ФРАГМЕНТ ТЕКСТА:
* * * * * * *

Говорят, что короля играет свита, но в случае Генри VII вполне можно сказать, что каков король, такова и свита. Скажем так, что социально этот король никому «добрым куманьком» не представлялся. У него была вполне определенная задача изменить общество согласно задумке архиепископа Джона Мортона, так, чтобы трагедии Войн Роз просто не могли повториться. Для этого работал дни и ночи, благодарно привечая всех талантливых единомышленников, которые попадались ему на пути. Что касается социальной стороны жизни этого короля, то она его, похоже, не заботила. У него были единомышленники и уважение подданных, круто замешанное на страхе. Из той же породы были Эмпсон и Дадли.
Дадли, к примеру, был создан из той же горючей смеси высокого интеллекта и взрывного характера, что и Генри VII. И вел себя соответственно, выполняя ту задачу, которая была поставлена перед ним: умножал доходы короля, продавая должности, опекунства, лицензии на брак с вдовами главных арендаторов, а также пардоны за государственную измену, соблазнение, убийство, бунт, незаконный рекрутинг и прочие неприглядные преступления. Замечу и подчеркну, что Дадли никогда и ничего не делал без авторизации своих действий королем. Менее чем за четыре года, он собрал для Генри VII в деньгах и бондах астрономическую сумму в £219,316 6s. 11d. Вряд ли пассионарный по натуре Дадли брал взятки, но он несомненно использовал вовсю подворачивающиеся ему возможности нажиться, потому что этот скромный сквайр к концу жизни имел недвижимость в шестнадцати графствах. И да, Дадли боялись и ненавидели за то, что этот «выскочка» позволял себе трясти за шкирку старую титулованную аристократию. Ненавидели даже те, кто никаким образом к аристократии приближен не был и в роли последнего слуги в хозяйстве.

* * * * * * *

НАБОР ЗАДАНИЙ:
**1.** Ответьте на вопросы по тексту о Генри VII и Дадли:
(a) По чьей задумке Генри VII стремился изменить общество?
(b) Какую сумму Дадли собрал для короля менее чем за четыре года?
(c) В скольких графствах Дадли имел недвижимость к концу жизни?
**2.** Напишите продолжение текста о Генри VII и Дадли, начав сразу после его последнего предложения.

ВЫБОРКА ИЗ МАТЕРИАЛА:
* * * * * * *

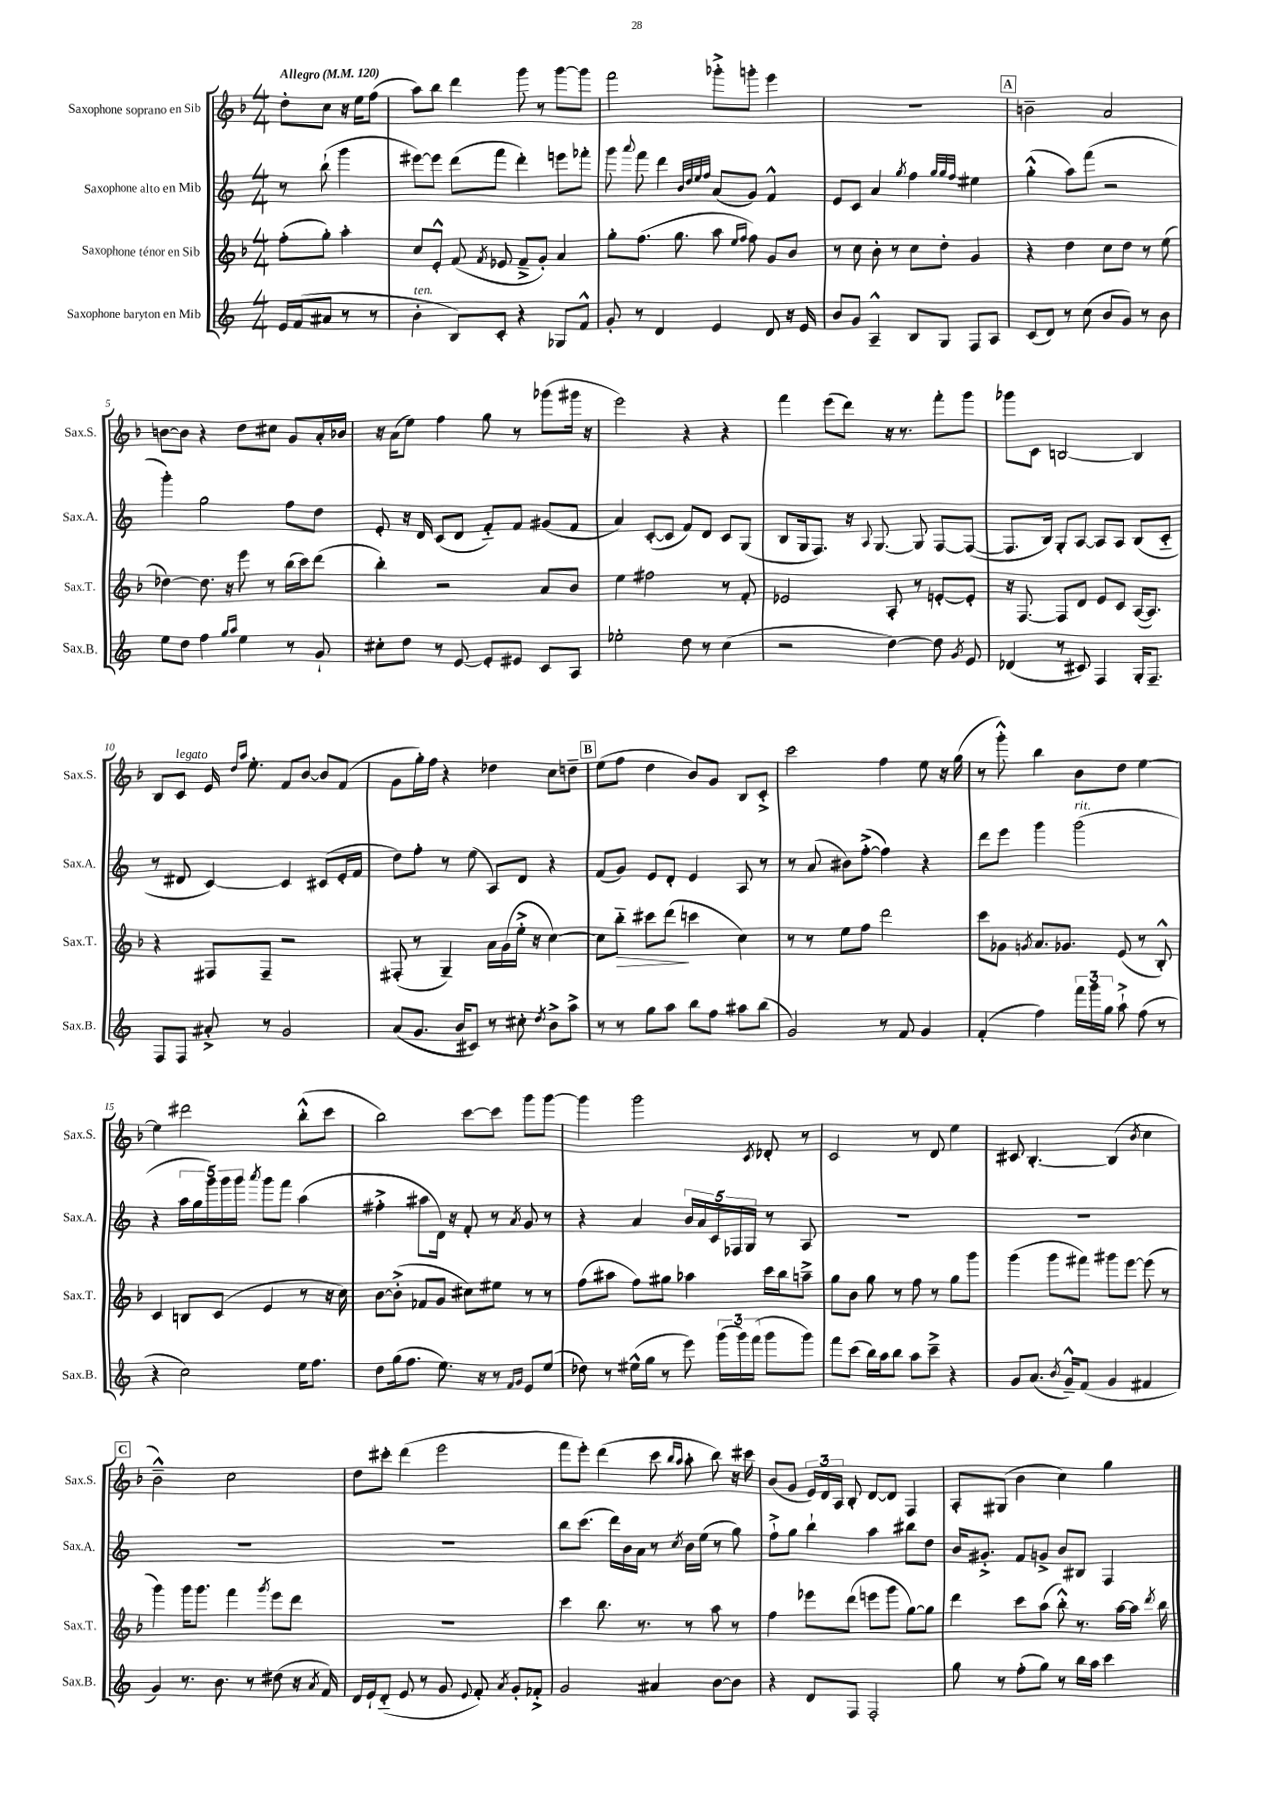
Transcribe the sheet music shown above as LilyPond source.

* * * * * * *

ОТВЕТЫ НИЖЕ:
**1.**
(a) По задумке архиепископа Джона Мортона.
(b) £219,316 6s. 11d. в деньгах и бондах.
(c) В шестнадцати графствах.

**2.**
Что касается Эмпсона, то этот старый волк был активен ещё во времена Энтони Вудвилла, будучи уже тогда генерал-прокурором. И поскольку Ричард III, постаравшийся оставить на местах администрацию брата, его с должности уволил, можно не сомневаться, что Эмпсон был повинен в коррупции в масштабах, превышающих допустимое. Тем не менее, Генри VII Эмпсону доверял абсолютно, так что можно, опять же, не сомневаться, что интересы этого короля он соблюдал абсолютно. Другое дело, что люди, вынужденные платить за различные упущения и провинности, отнюдь не были склонны обвинять в своих бедах собственную глупость или лень, они винили и ненавидели тех, кто заставлял их за эти промахи платить, возмещая тем самым нанесенный королевству убыток.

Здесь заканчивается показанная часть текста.